Along the way Nancy showed us the value of very effective market segmentation; not just in terms segmenting visitors, but also in terms of thinking about the other family members who were involved in making the decision to visit.

Down at the Thurlestone Hotel in Knightsbridge, Julie Baugh showed us that the focus on staff and staff retention was central to the service offering. Happy, long serving staff possess the experience and ongoing relationships with guests which results in a 73% repeat customer visit rate. Staff retention comes about only because of a wide range of connected activities: the owner’s support and commitment, Julie’s determination to ‘walk the talk’, skilled management teams who put people first, flexible and empowered staff, and an open mind.

Lastly, Paul Sadler from Calcot Manor showed us how to have a massive impact on the service we offer by clearly articulating and embedding some key service principles which he calls “The Seven Golden Rules of Hospitality”. These have become the way things are done at Calcot Manor and have been committed to by everyone who works there. The short form version ‘ Sparkling’ is a shortened adaptation which has been created in order to brief staff who are only on-site briefly, so that they can contribute to the impact Paul and his team are trying to deliver. Centrally, at Calcot Manor the service principles are clearly explicit and not just assumed.
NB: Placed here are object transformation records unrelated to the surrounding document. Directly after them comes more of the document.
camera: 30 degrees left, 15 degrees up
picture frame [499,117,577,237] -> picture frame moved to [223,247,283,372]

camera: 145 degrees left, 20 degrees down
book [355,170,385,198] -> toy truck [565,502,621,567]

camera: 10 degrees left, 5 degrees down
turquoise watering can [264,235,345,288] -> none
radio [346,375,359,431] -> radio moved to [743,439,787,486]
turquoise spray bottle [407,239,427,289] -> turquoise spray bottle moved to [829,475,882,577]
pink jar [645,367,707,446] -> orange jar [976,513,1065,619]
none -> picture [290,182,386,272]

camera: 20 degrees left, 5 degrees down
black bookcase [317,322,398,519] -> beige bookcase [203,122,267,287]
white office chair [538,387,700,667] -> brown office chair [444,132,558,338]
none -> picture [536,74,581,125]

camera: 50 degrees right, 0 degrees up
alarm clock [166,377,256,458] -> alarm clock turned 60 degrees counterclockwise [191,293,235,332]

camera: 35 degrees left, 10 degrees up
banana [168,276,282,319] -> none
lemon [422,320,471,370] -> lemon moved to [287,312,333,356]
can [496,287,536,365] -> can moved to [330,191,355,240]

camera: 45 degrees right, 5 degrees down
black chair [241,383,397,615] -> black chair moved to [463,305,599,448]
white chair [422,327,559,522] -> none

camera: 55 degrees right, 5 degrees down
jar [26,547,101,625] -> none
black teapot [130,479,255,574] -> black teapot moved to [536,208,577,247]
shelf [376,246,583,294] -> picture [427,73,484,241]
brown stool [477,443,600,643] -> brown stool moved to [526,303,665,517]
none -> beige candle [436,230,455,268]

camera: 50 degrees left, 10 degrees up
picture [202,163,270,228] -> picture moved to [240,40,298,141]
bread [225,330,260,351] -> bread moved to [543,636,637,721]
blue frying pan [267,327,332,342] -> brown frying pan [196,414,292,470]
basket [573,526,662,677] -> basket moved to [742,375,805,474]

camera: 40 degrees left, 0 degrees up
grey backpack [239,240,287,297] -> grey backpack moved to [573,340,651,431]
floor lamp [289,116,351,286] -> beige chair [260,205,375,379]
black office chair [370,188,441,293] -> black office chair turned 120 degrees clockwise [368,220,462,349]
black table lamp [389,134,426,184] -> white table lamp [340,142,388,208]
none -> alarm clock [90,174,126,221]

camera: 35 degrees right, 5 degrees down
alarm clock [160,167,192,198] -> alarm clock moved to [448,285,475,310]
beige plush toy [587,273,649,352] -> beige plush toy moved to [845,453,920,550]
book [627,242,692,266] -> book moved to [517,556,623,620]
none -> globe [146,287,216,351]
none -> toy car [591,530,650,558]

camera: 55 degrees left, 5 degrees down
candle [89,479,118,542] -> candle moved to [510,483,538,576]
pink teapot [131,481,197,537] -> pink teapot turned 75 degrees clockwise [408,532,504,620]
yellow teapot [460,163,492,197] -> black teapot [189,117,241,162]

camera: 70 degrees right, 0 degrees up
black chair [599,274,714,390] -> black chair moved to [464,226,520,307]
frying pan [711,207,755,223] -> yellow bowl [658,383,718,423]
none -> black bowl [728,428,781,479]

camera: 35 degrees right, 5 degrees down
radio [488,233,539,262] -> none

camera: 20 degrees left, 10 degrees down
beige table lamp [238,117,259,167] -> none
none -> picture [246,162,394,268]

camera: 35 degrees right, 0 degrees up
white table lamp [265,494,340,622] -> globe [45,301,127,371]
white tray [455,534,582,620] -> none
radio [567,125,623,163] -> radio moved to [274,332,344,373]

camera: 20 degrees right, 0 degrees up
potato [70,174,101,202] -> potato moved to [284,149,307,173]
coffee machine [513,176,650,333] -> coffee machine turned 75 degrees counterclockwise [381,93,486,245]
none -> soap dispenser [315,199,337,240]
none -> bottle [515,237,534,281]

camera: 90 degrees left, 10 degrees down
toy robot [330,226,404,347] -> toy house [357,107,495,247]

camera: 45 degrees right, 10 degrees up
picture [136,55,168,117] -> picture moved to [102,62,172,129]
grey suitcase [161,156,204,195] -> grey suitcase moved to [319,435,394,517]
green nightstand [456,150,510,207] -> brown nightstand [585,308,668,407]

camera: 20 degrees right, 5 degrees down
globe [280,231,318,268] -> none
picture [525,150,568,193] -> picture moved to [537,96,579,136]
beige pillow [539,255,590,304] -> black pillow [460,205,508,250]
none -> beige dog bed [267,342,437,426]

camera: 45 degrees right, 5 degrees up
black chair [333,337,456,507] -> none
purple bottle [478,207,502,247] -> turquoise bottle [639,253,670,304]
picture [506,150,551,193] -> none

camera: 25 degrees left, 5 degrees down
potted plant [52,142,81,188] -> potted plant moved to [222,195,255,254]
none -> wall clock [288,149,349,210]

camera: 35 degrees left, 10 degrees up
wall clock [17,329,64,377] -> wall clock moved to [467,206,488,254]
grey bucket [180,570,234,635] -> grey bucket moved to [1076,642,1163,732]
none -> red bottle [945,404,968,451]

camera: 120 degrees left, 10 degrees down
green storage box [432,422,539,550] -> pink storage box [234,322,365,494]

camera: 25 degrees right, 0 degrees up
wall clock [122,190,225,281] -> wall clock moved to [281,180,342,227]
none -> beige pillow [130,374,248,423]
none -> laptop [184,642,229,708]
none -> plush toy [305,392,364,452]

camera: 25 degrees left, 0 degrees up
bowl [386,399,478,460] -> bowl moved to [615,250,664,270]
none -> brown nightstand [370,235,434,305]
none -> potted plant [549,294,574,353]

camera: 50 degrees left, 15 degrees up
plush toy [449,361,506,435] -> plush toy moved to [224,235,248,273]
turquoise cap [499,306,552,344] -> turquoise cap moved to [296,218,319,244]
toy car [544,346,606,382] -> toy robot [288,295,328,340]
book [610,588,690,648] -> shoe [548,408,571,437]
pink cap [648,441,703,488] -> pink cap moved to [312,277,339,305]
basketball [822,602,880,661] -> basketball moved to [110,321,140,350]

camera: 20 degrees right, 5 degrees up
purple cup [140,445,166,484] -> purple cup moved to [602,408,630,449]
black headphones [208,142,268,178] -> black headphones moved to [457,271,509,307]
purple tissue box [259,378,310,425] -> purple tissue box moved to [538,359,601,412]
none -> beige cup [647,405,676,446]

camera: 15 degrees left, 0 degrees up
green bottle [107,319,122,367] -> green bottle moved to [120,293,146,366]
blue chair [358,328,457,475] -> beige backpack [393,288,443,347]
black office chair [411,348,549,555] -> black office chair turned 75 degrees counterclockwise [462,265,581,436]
And then there were the views of the delegates who just before lunch identified that the key issues they needed to focus on were:

- Provide a clear message to customers about the service you provide and how to access it
- Improve the physical accessibility of the business, in particular regarding internal and external signage
- Achieve consistency in service through staff knowledge and understanding
- Recognise the customers' emotions, identify and target them
- Ensure that first impressions are consistent with your service concept
- Recognition and engagement of the customer, including binding memories upon leaving
- Exceed customer expectations by “designing in” emotion to the service provided
- Improve communication – internal exposure to other roles may provide increased understanding and sensitivity
- Create a WOW factor through a confident service and a great welcome

Earlier in the day, I played back some of the comments from delegates about the impact from the first event with Humphrey Walters and Damian Hughes. Delegates said they had learnt to:
- Believe in themselves
- Inspire their people to do something special
- Focus on what is important

And as a result, people were doing the following:
- Aiming high
- Giving much greater focus to their teams
- Making clear the priorities of the business

Overall, it was a great day with lots learnt, both in terms of principles and specific actions that we could each take. From me, a few things stood out:

- We have to be very clear about what we want to achieve
- It is our duty to create a stage on which our actors (staff) can perform to the best of their ability
- Keep it simple and do the little things right
- Do what you promise
- Recover well when things go wrong
- And expose yourself to your customers, their feelings and their experiences.

I look forward to seeing you all again at the John McCarthy event on the 20th of March where we will be joined in the afternoon by Gaynor Coley, the managing director of the Eden Project and Janet East, the owner of Yellingham Farm who has a fascinating story to tell about overcoming challenges and turning a seasonal business into an all year round success.